Hace unos días, del 4 al 8 de diciembre, he estado en Cracovia con el coro del que formo parte. En el poco tiempo libre de que dispusimos, un grupo nos organizamos para visitar Auschwitz y Birkenau. Para mí, lo confieso, era casi lo único que me interesaba de este pesado viaje, impuesto por un compromiso de intercambio del Conservatorio de Toledo con una Escuela de Música de aquella ciudad polaca.
No tendría sentido alguno que yo pretendiera explicar ahora lo que significa Auschwitz en la vida de los europeos del siglo XX y de la humanidad en general. Tampoco fue una finalidad de esclarecimiento o comprensión la que me llevó a visitarlo. Se trataba, sencillamente, de peregrinar, de sumergirme, de com-padecer en lo posible el horror, el sufrimiento, la miseria humana que cientos de miles padecieron y unos cuantos han podido relatar.
El sitio se presenta al visitante con sobriedad digna: espacios limpios; los barracones, ahora vacíos, han sido aprovechados para ilustrar sobre la vida ¡y la muerte! de aquellos miles, hasta más de un millón, de personas, que compusieron (suele olvidarse) disidentes políticos polacos, gitanos sobre todo húngaros, homosexuales y, final y muy especialmente, judíos, de toda edad y condición. Y así hay espacios o expositores con series de fotos de recién ingresados en el campo de exterminio o con montones de enseres o de prótesis personales o de utensilios de higiene personal o útiles de cocina de los mismos... y abundante información también, gráfica, estadística o de otro tipo, sobre el propio campo y otros parecidos.
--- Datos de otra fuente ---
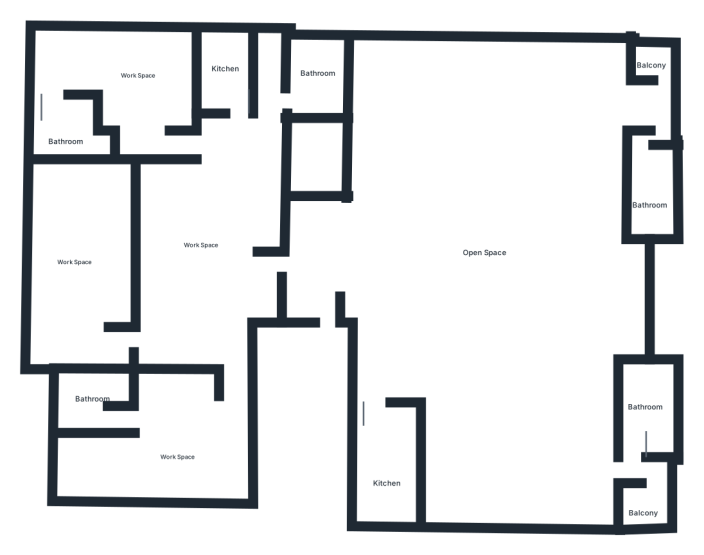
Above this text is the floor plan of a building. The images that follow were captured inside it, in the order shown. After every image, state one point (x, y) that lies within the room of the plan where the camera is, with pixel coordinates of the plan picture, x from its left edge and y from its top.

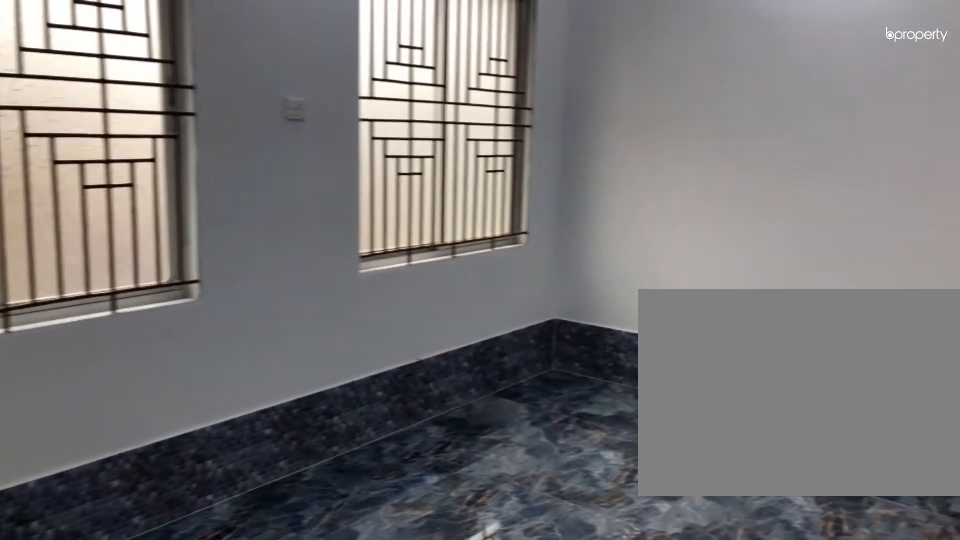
(91, 249)
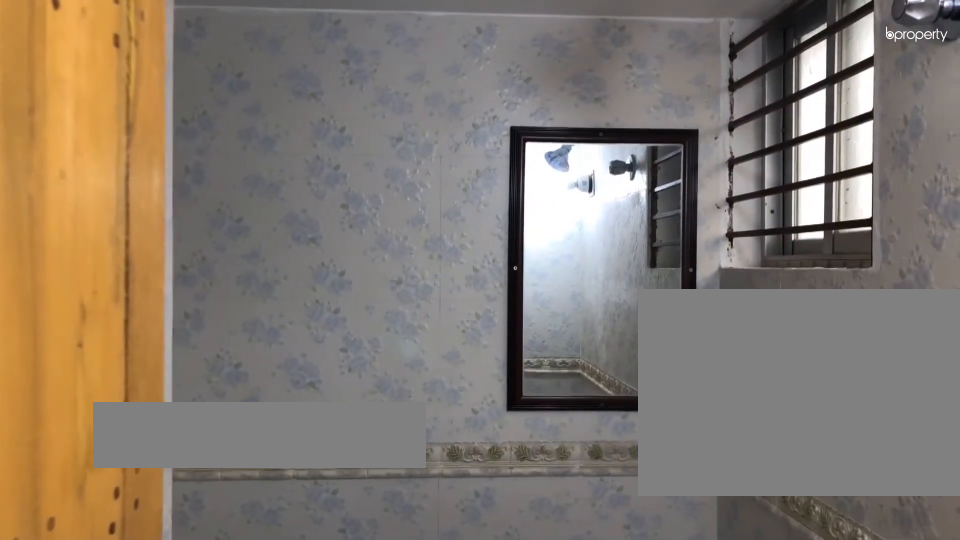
(73, 133)
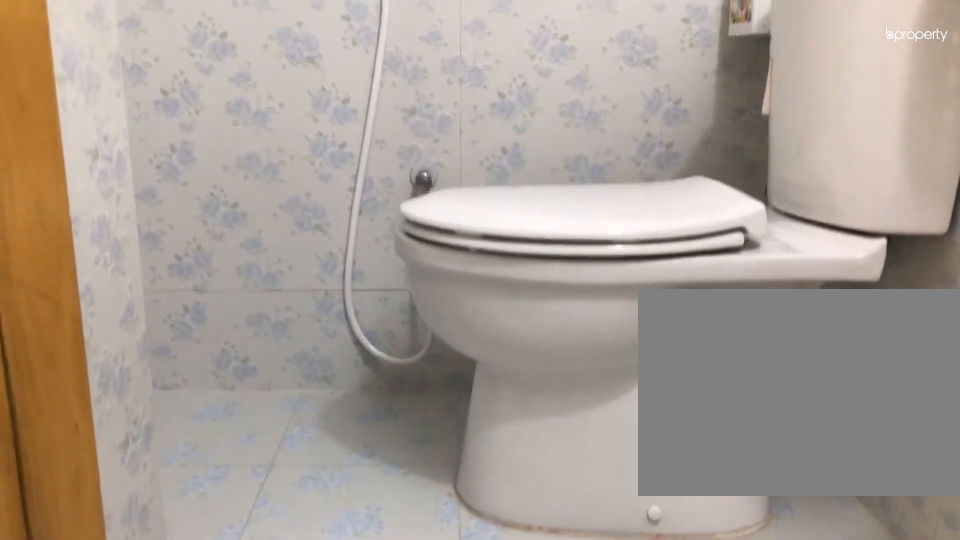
(73, 133)
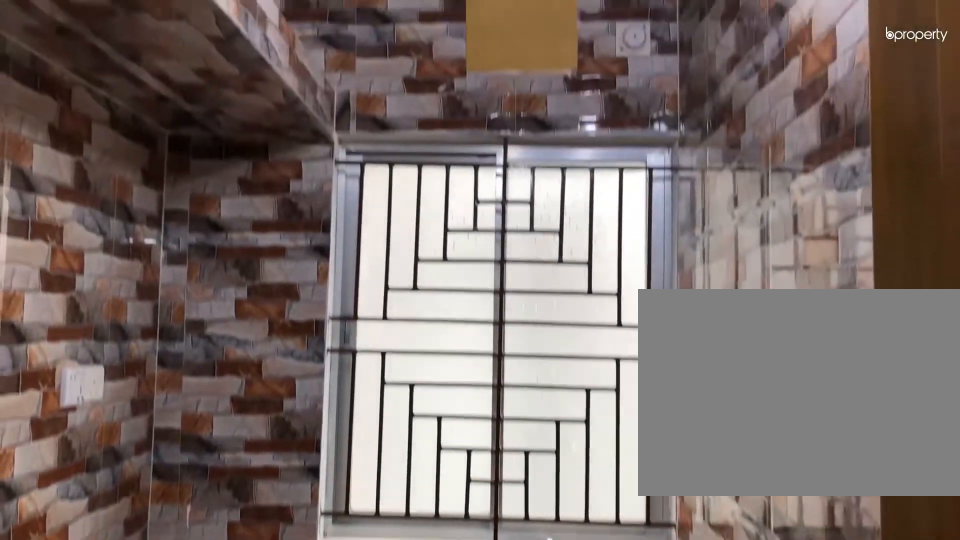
(227, 72)
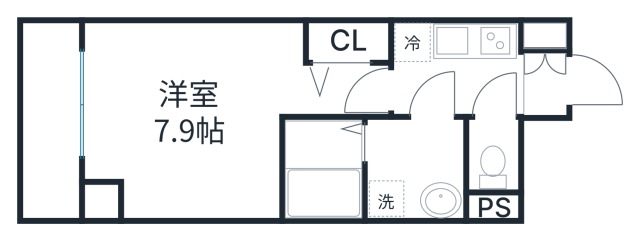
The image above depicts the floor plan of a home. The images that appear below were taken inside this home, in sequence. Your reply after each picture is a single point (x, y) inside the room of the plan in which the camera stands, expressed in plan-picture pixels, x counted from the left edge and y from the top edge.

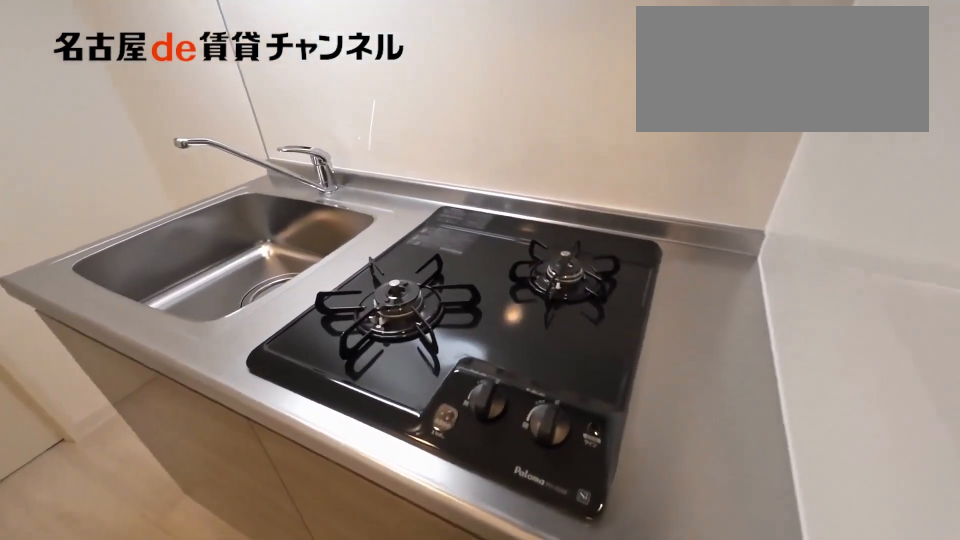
(456, 53)
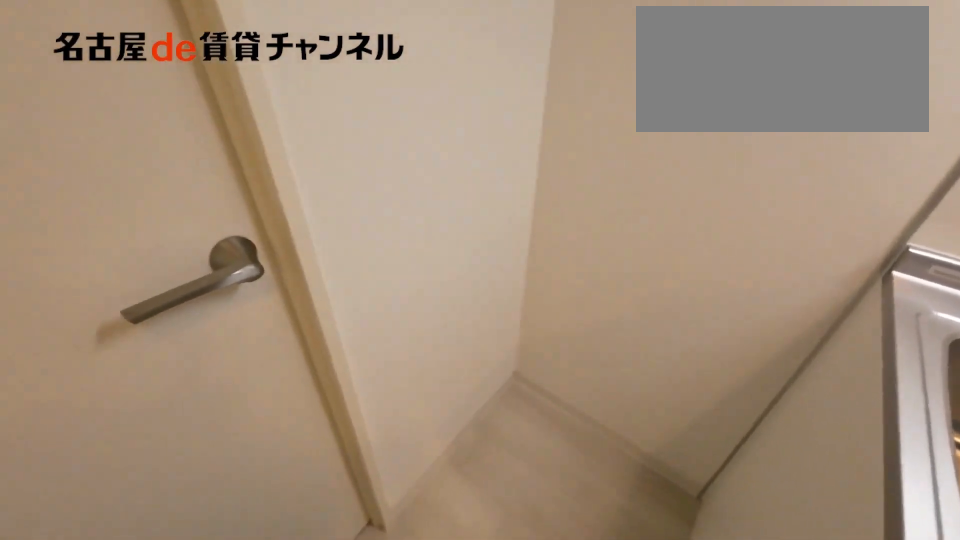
(456, 53)
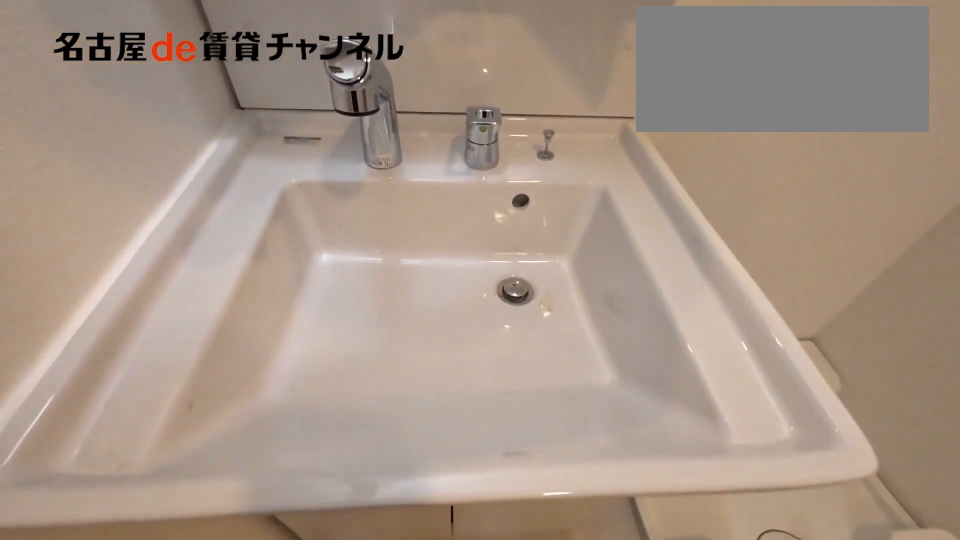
(414, 168)
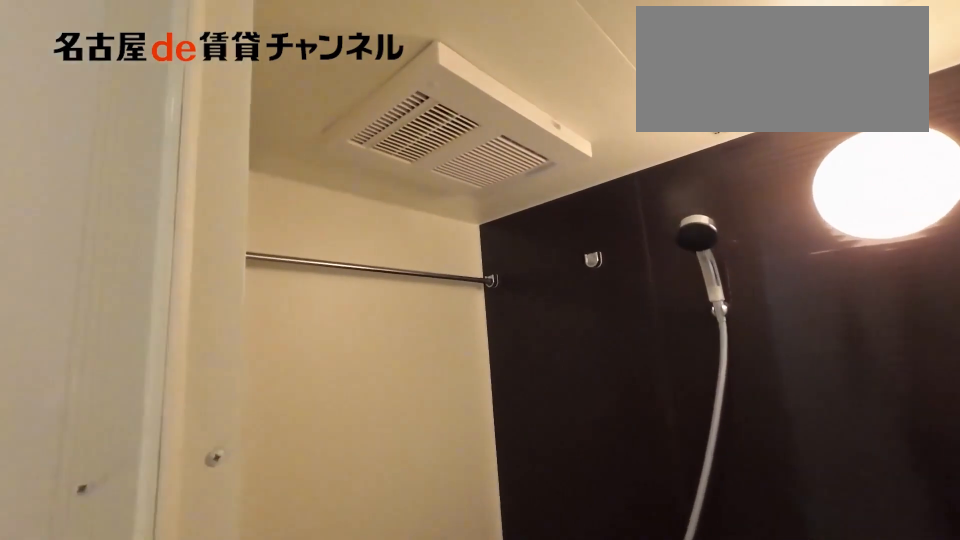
(324, 170)
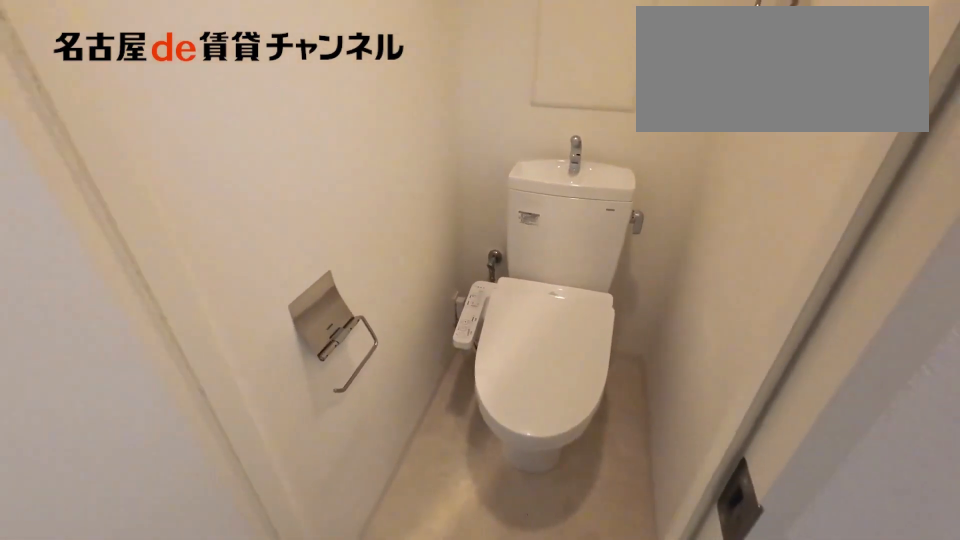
(492, 170)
Impresiona la actitud seria y respetuosa de los numerosos visitantes. Y a mí personalmente me llamó la atención la grata ausencia de propaganda importuna, muy al contrario de lo que me había sucedido el día antes en la visita a las minas de sal de Wieliczka, donde los mineros, según los guías oficiales, se afanaron desde siempre en demostrar su religiosidad, por supuesto católico-romana, construyendo altares, capillas y hasta una casi catedral en aquellas galerías.
El letrero de hierro forjado por los primeros prisioneros, polacos, con la leyenda en alemán "El trabajo hace libres" (o "libera"; pero no, "nos hace libres" ni "os hará libres") fue robado el pasado día 18, cuando me disponía a escribir esta entrada, y hoy, cuando estoy a punto de cerrarla, veo en el periódico que ha sido recuperado.